# delete folder older than x



## StudMuffin (Jan 17, 2011)

So I've been working on a way to delete folders within a certain directory after X amount of days and came up with this but it ends up deleting all folders regardless of their creation date if it finds one folder matching that criteria. i barely understand programming. can somebody help me? here's what i have so far:

@echo off
set Yesterday=06/01/2011
for /d %%d in ("E:\folder\*") do (
for /f "tokens=1" %%a in ("%%~td") do (
echo Folder: %%d Creation date: %%a
if %%a NEQ %Yesterday% rmdir /S /Q "%%d"
)
)


----------



## Squashman (Apr 4, 2003)

I think the best utility for this is too use the ForFiles command. Comes standard on most Windows Server installations. I believe you can get it from the server resource kits.

I believe by default the date you are trying to display is the last modified date and time. Not the date and time created.


----------



## StudMuffin (Jan 17, 2011)

so something like this to delete folders older than 5 days? 

forfiles /p "e:\folder\" /c "cmd /c if @isdir==TRUE RMDIR /S /Q @path" /d -5

when i run it, after installing the server resource kit, cmd just repeats that line of code over and over and over and over


----------



## Squashman (Apr 4, 2003)

StudMuffin said:


> so something like this to delete folders older than 5 days?
> 
> forfiles /p "e:\folder\" /c "cmd /c if @isdir==TRUE RMDIR /S /Q @path" /d -5
> 
> when i run it, after installing the server resource kit, cmd just repeats that line of code over and over and over and over


Looks like the right syntax.
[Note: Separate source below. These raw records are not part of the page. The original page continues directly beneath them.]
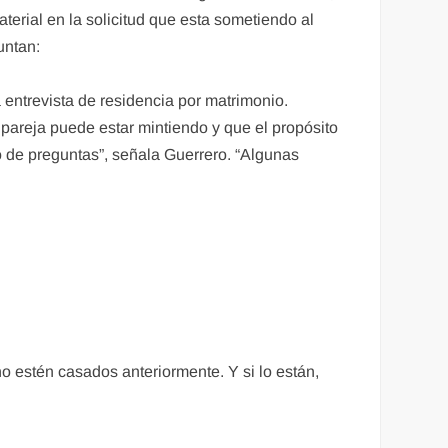
terial en la solicitud que esta sometiendo al
untan:
 entrevista de residencia por matrimonio.
pareja puede estar mintiendo y que el propósito
o de preguntas”, señala Guerrero. “Algunas
 estén casados anteriormente. Y si lo están,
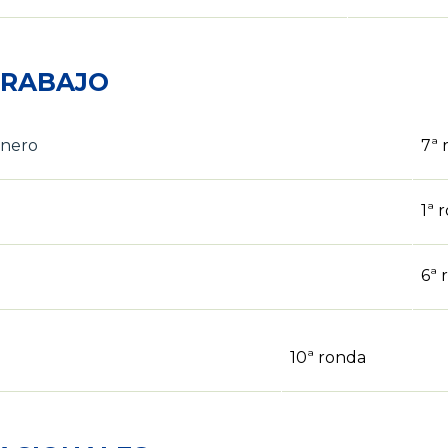
TRABAJO
énero
7ª 
1ª 
6ª 
10ª ronda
I don't know if you have to have the slash at the end of the path or not.


----------



## StudMuffin (Jan 17, 2011)

any guidance on how to get forfiles to run on xp or how to get my previous script to work properly?

EDIT:
got forfiles running. have the following but it comes out 'can't execute' will continue playing

forfiles -pE:\folder -d-5 -c "CMD /c if @isdir==TRUE RMDIR /S /Q @path"


----------



## Squashman (Apr 4, 2003)

The older version of for files used dashes for switches. The newer version uses slashes.
Both of them work on XP if memory serves me corectly. You just need to use the correct syntax for the version you have.


----------